と病室の外に椅子を出してもらい、娘の処置が終わるのを待っていました。



脳裏に娘の痙攣した姿が焼き付いて離れません…


どうして…
怖い… 娘は大丈夫なのか…

久しぶりに大好きなラーメンを食べていただけなのに…





何分か経って外に先生が来ました。


「痙攣は止まりましたが、脳出血の可能性も捨て切れないので、今から頭のCTを撮らせて下さい。
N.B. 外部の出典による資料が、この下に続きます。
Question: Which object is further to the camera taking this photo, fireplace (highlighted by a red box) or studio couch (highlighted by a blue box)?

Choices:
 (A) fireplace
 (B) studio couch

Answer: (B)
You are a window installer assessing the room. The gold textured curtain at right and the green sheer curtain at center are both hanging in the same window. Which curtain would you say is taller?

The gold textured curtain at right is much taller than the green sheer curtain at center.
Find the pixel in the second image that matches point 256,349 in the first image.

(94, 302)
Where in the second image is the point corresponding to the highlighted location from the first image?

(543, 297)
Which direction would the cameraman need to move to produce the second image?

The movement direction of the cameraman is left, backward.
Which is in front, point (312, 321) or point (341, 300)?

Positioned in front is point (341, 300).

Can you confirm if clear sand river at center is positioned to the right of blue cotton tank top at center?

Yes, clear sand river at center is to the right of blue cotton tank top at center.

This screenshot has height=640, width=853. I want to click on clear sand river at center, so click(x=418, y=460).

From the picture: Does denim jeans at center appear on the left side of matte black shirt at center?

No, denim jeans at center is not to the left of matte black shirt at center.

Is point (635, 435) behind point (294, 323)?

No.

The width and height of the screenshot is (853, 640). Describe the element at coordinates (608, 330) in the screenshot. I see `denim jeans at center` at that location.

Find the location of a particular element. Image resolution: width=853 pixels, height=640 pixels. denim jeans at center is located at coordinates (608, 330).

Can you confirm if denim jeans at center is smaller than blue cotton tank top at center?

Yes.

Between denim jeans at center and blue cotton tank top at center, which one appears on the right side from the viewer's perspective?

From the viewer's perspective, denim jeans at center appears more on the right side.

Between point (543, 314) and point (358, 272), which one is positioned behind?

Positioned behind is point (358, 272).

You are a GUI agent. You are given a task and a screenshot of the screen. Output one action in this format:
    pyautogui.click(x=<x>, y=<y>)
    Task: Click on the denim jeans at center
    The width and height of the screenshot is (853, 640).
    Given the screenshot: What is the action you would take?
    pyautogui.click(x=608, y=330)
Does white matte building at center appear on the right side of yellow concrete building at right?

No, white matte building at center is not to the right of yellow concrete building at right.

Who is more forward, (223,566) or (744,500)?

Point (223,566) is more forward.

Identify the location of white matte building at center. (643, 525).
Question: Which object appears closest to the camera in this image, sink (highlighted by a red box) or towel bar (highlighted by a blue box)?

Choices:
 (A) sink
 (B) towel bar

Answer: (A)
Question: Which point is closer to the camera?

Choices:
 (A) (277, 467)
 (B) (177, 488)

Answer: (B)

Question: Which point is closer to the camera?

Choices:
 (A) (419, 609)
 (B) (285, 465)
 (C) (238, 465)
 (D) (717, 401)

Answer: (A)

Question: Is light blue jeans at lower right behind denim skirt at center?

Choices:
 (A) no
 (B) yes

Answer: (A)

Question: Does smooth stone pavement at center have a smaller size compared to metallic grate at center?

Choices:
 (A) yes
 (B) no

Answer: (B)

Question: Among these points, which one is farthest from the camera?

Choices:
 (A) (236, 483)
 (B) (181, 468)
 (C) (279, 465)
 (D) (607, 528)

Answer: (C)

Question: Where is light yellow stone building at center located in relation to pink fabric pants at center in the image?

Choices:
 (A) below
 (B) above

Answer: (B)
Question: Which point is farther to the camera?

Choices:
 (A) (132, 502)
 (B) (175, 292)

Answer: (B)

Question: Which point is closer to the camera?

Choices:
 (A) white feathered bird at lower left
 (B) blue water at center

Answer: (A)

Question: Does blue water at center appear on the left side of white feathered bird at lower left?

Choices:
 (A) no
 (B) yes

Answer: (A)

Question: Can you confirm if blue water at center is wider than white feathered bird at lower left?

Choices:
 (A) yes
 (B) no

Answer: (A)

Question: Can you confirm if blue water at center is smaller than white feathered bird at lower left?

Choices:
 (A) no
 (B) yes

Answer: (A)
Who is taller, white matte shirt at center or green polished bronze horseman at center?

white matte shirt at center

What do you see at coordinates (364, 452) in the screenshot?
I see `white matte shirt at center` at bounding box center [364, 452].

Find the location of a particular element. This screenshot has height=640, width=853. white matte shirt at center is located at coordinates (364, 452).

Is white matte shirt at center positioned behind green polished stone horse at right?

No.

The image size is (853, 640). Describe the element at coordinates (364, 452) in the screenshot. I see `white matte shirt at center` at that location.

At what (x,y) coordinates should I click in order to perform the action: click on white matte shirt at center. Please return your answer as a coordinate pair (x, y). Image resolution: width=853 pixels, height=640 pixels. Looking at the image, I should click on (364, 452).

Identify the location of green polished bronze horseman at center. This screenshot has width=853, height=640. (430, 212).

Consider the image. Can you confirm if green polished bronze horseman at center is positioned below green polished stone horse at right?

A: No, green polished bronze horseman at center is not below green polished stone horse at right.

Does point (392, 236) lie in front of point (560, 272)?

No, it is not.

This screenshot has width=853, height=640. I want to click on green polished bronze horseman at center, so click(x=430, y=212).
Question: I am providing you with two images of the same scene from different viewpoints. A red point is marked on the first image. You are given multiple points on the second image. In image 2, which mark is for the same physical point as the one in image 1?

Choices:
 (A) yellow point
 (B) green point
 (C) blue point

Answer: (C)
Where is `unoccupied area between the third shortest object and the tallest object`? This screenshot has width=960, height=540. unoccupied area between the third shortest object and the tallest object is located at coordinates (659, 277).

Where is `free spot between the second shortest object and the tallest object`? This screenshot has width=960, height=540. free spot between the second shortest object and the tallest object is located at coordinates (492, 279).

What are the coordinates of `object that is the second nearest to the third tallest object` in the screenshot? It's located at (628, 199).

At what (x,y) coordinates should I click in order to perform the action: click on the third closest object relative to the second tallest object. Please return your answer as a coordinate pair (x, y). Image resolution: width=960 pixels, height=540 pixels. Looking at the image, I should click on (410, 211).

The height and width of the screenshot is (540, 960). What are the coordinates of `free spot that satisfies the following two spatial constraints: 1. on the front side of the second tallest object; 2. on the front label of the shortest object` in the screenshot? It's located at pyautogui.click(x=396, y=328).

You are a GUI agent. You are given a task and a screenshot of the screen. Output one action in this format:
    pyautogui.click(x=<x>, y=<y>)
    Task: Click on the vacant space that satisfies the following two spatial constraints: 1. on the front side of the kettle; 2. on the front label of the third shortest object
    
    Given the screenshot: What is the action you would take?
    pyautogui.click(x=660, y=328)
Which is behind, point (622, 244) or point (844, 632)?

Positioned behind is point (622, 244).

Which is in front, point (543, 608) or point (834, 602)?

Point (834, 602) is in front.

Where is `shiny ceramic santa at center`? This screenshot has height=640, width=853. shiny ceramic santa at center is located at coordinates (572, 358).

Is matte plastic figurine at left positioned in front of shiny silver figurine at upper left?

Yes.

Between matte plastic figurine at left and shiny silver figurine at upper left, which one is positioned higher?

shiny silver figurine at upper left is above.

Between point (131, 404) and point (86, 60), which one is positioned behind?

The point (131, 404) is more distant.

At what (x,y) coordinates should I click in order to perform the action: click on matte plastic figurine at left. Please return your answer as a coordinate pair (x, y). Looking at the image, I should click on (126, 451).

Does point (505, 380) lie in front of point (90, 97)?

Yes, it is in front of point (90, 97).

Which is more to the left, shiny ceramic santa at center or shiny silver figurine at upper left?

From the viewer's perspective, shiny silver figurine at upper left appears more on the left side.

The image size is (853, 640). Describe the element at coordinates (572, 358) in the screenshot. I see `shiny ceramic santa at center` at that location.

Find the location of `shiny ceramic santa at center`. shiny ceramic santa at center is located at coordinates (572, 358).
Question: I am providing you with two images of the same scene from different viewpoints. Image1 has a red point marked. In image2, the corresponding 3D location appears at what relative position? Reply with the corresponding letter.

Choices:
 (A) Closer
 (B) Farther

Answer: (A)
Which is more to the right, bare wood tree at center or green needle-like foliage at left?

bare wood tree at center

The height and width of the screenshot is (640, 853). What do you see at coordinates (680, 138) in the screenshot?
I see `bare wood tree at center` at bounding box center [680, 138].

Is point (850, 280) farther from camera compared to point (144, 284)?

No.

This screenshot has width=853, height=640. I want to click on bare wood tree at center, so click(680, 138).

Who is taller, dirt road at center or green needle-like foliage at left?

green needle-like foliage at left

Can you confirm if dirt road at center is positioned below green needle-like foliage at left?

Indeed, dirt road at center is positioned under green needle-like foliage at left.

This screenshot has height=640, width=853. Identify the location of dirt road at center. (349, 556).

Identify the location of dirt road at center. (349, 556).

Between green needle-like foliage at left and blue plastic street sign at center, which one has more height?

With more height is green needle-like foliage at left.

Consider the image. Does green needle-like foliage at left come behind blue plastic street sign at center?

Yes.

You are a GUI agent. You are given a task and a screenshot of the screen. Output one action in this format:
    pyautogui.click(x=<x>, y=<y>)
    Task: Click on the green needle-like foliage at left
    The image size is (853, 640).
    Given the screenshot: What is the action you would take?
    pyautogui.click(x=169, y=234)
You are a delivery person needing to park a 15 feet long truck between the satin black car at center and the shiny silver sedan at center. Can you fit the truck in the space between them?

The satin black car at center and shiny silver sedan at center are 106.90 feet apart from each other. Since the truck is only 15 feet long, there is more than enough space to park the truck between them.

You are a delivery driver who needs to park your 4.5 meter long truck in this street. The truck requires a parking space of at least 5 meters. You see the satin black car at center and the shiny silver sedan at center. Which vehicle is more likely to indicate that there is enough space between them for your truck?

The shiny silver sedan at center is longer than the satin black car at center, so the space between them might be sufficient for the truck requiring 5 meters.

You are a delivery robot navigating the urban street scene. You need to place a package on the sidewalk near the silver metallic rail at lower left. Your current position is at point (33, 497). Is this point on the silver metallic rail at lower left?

」



……       脳出血…



「はい…」



病室にストレッチャーが運ばれてきました。



「お母さん、娘さんが呼んでますよ」
看護師さんにそう言われて病室に入りました。



娘は、ストレッチャーの上で泣いていました。


まだ呂律の回らない言葉で何か話そうとしていました。



「ママ…


怖かった…怖かったよ…


目の前が真っ暗になって…意識はあるのに体動かなくなって…


私…死んじゃうと思った…」




私は娘の手を握りしめて


「怖かったね…

もう大丈夫だから…ママが側にいるから…

死なないからね…」

と言いました。



娘が

「死んじゃうと思った時…


最後に…ママの作ったポトフが食べたいって

思ったの…」




「そんなの、いくらでも作ってあげるよ…

退院したらいっぱい食べよう…」



娘が一生懸命に話す言葉にうん、うん、と頷きながら目から大粒の涙がボロボロと流れていました。



看護師さんが
「CTの準備が出来たので移動しますね。」


夜の誰もいない暗くなった病院…


CT室まで一緒に移動しました。









CT検査が終わりました。


病室で待っていて下さい。

と言われ病室に戻るとすぐに先生がきました。



「脳外科の先生と画像を見たのでですが、脳出血の可能性はありません。

ひとまず良かったです…」


良かった…
本当に良かった…


「また、今日みたいな痙攣が起こる可能性はありますか…?」
先生に聞きました。


「無いとは言えないです…」

「もう少し検査をしたいと思っています。」



何が原因なのか…

痙攣はこの先治るのか…



不安だらけの夜を過ごしました。